I read the postcard again. I had looked forward to seeing you . . . after all these years.
Was Su Lan in love with me?
Perhaps Su Lan had seen Bo in Beijing and asked about me. They were not in the same course, but they attended the same university and must have seen each other from time to time. Perhaps she had asked him to put in a good word, to plant a seed of interest. But once he executed the favor, he became embarrassed and abandoned the topic. Why had she not simply come to the reunion?
In two years of high school, she had never spoken to me. She couldn’t have had very many friends. If she had really changed so much, as Bo said, then her presence at the reunion would have been an event. She would have been noticed, called out. Perhaps she did not want the attention. Perhaps she was shy.
It was all very odd.
I shook my head and opened the newspaper. It was impossible to guess her reasons for sending the postcard. But even as I tried to put her out of my mind, I could not stop imagining the quiet girl in the back row, admiring Number One from afar. How I must have looked to her, who had never left her village. Had she studied with such perseverance to get closer to me? I picked up the postcard again. This much was clear: I had forgotten about her, but she had not forgotten me. She was still thinking of me, had been looking forward to seeing me after all these years!
I assembled the pieces I had:
She was brilliant.
She was sneaky.
She was beautiful (Bo said).
She had no need to show off, as I did. In her place, I would have marched into the five-year reunion transformed, flashing my dazzling new self to everyone I had left behind. Perhaps she knew that her absence would speak more loudly than her presence.
And she had chosen me. She had seen something in me that she had not forgotten, after all these years. She had invited me to see her in Beijing.
I threw the mail on my bed and lay down. My lamp was dim. I reread the postcard and flipped through the paper. I opened the letter from the hospital and read it without registering the words. My fan w
hirred loudly. I read the hospital’s letter again. There was a thoracic cancer lecture in Beijing. The department of radiation oncology at my hospital wished to send me as a delegate.
Please visit me in Beijing if ever you have a chance.
Followed by her address. Who did a thing like this? Who was so brazen?
I took out a blank piece of paper and began to write.
Dear Su Lan,
Thank you for your the postcard. I was We were sorry to miss you in Hangzhou. Turns out I will be in Beijing next month for a conference. and since I’ll be there anyways I would love like to catch up.
Yours,
Your friend,
Your classmate,
Yongzong
I crumpled up the paper and threw it in the trash.
I would appear at her door, unannounced.

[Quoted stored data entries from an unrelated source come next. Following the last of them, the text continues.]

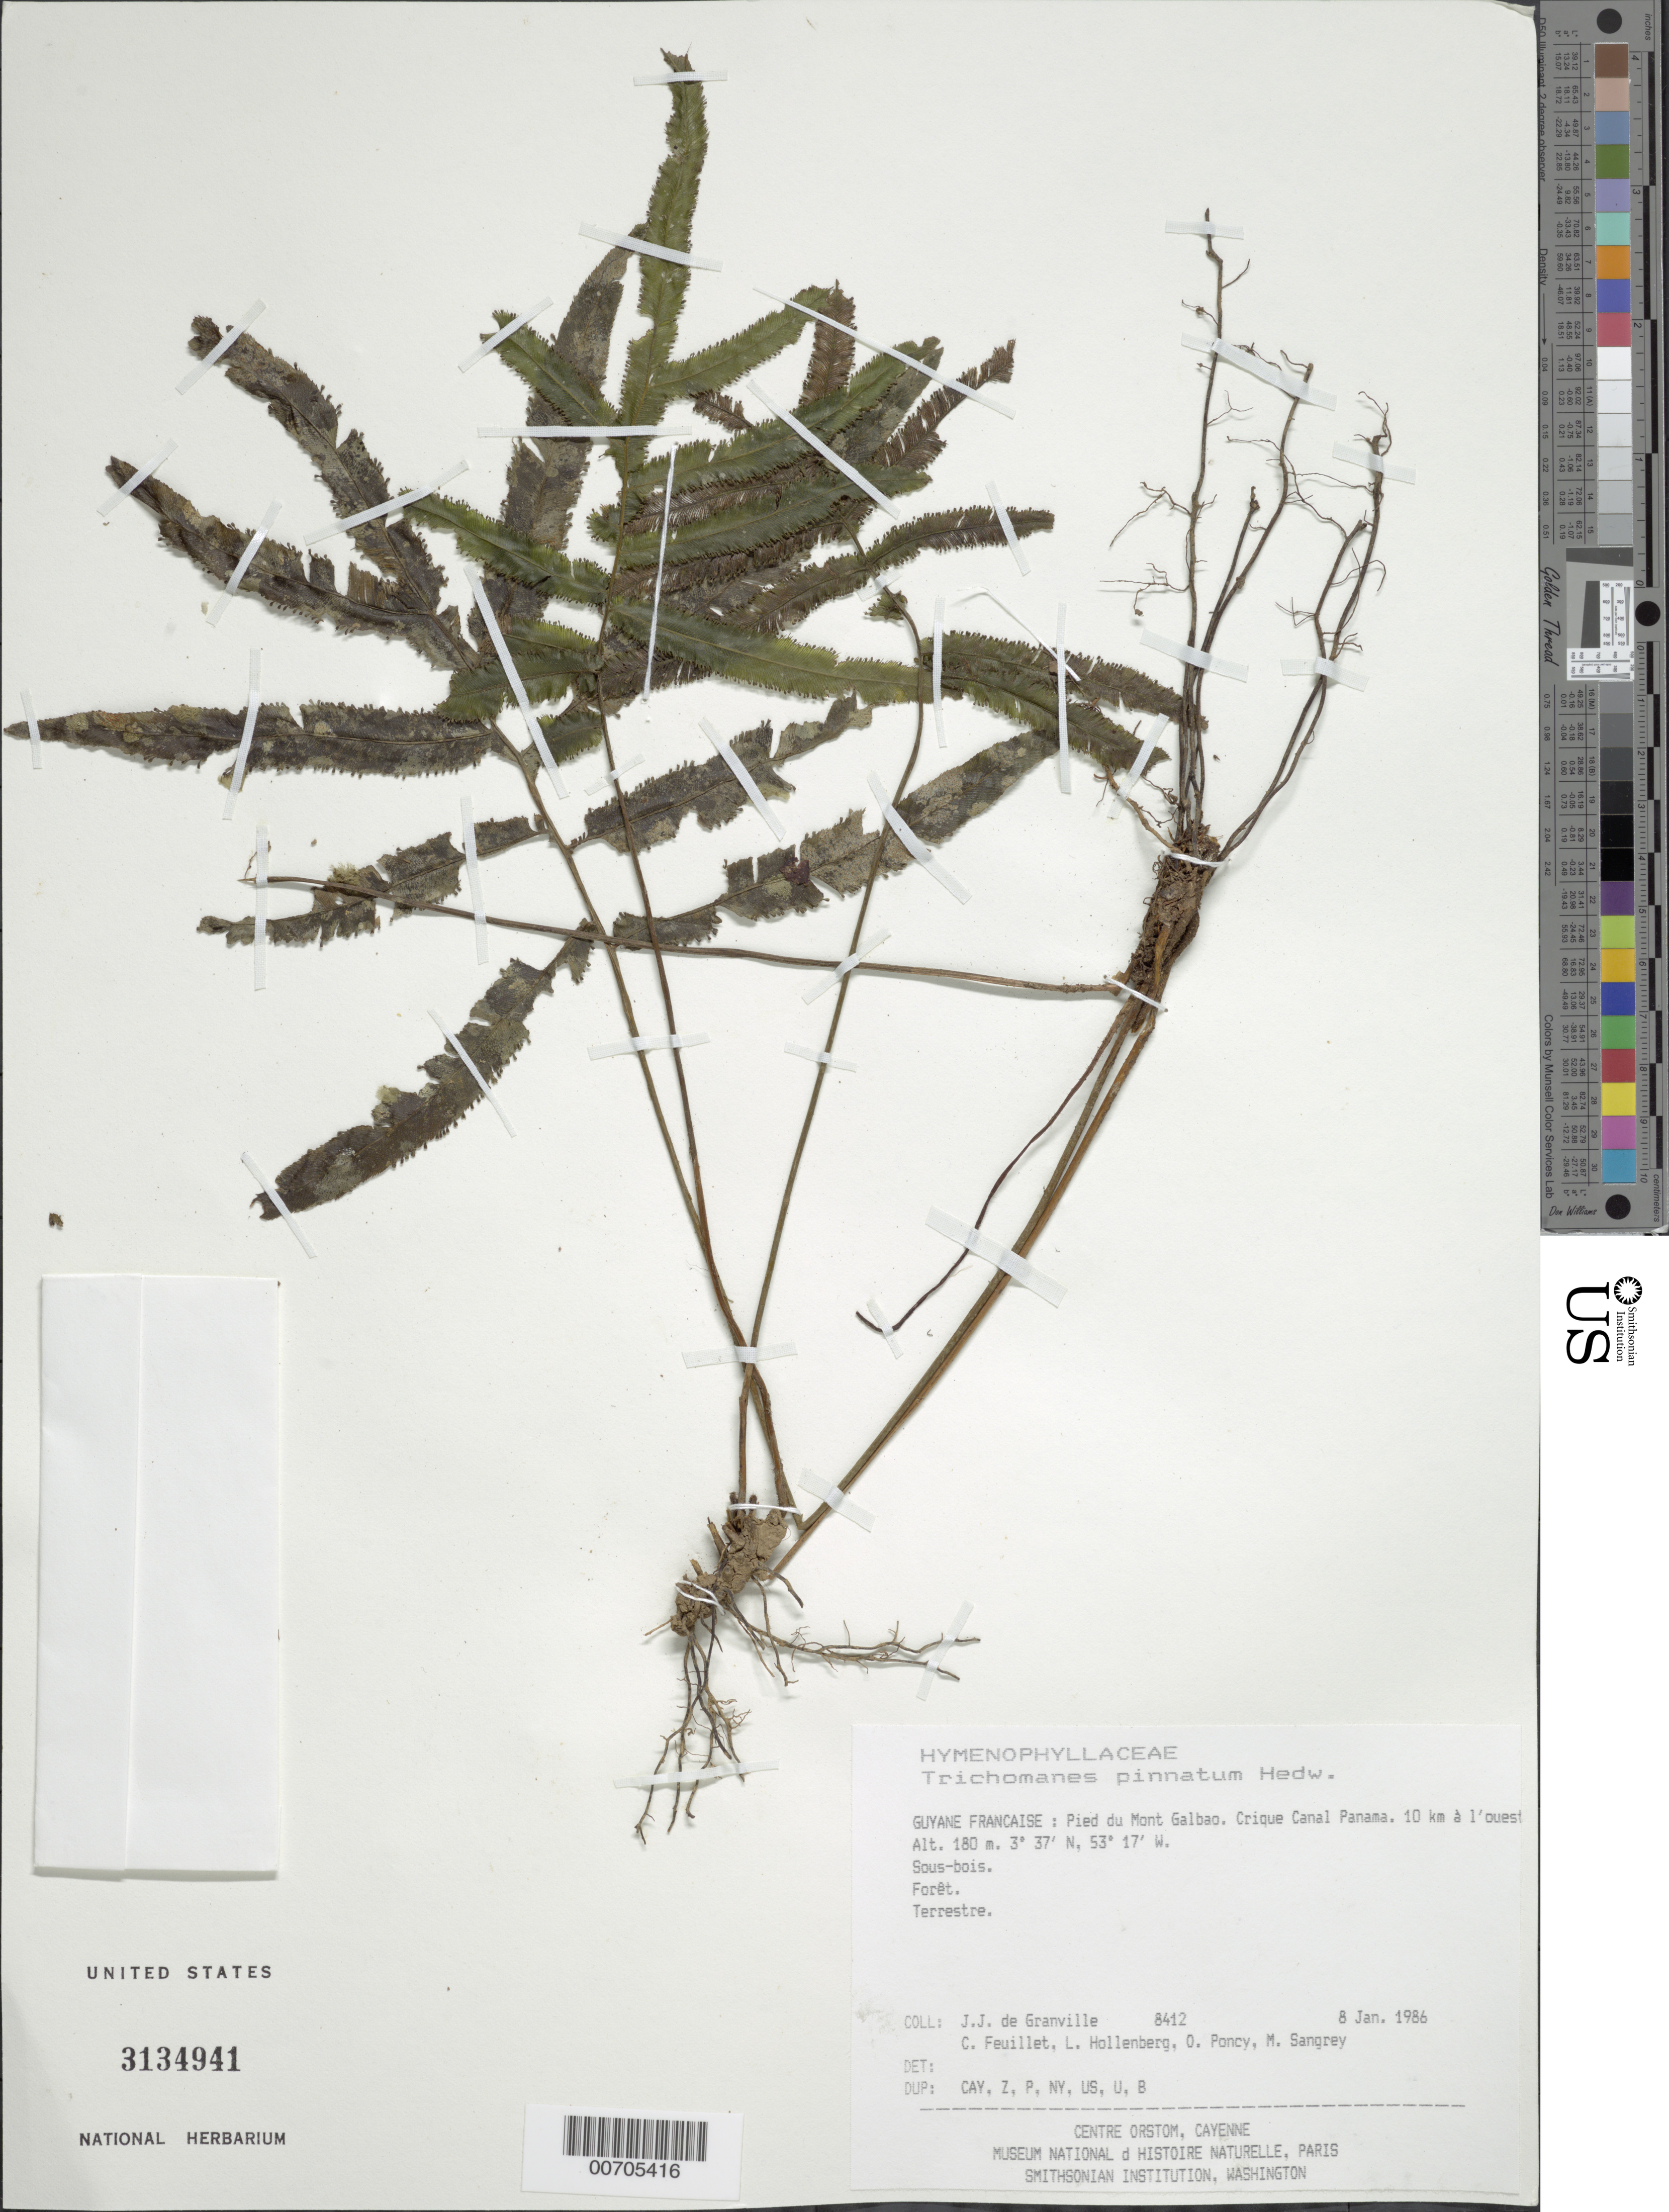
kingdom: Plantae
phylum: Tracheophyta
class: Polypodiopsida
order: Hymenophyllales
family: Hymenophyllaceae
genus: Trichomanes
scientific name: Trichomanes pinnatum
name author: Hedw.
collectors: J.-J. de Granville, C. Feuillet, L. Hollenberg, O. Poncy & M. S. Sangrey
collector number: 8412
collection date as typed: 8-Jan-86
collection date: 1986-01-08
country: French Guiana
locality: Pied du Mont Galbao. Crique Canal Panama. 10 km à l'ouest de Saül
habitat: Sous-bois; forêt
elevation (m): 180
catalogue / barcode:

I would barge into her world as she had into mine.
Beijing was sweltering. In the wide avenues it was impossible to find refuge from the sun. I wandered through the city aimlessly for two days after my conference, sweating through all of my good shirts and failing to work up the courage to go see Su Lan.
I thought about ringing up Bo and telling him I was in town. Instead, I spent the days walking around the hutong by my hotel in Dongcheng. These old neighborhood lanes were not unlike the Hangzhou xiang where I’d grown up, and though I did not wish to return to my childhood, there was a liveliness and intimacy in the hutong that I suddenly missed, living for so many years in school dorms. I walked past gatherings of residents at doors and storefronts, grandmas in their housedresses and grandpas in undershirts and boxers, children playing with a stray dog, neighbors gossiping, watching games of weiqi, and showing off new babies. I edged through a crowd that blocked the entire width of the lane and found myself nearly stepping onto the gnarly foot of an enormous snapping turtle. As I jumped back, the thing lifted its beaked mouth and swiped at me, and the old women standing nearby shrieked with laughter before turning back to their gossip. He’ll feed four families, a woman next to me said, if we can find a big enough pot.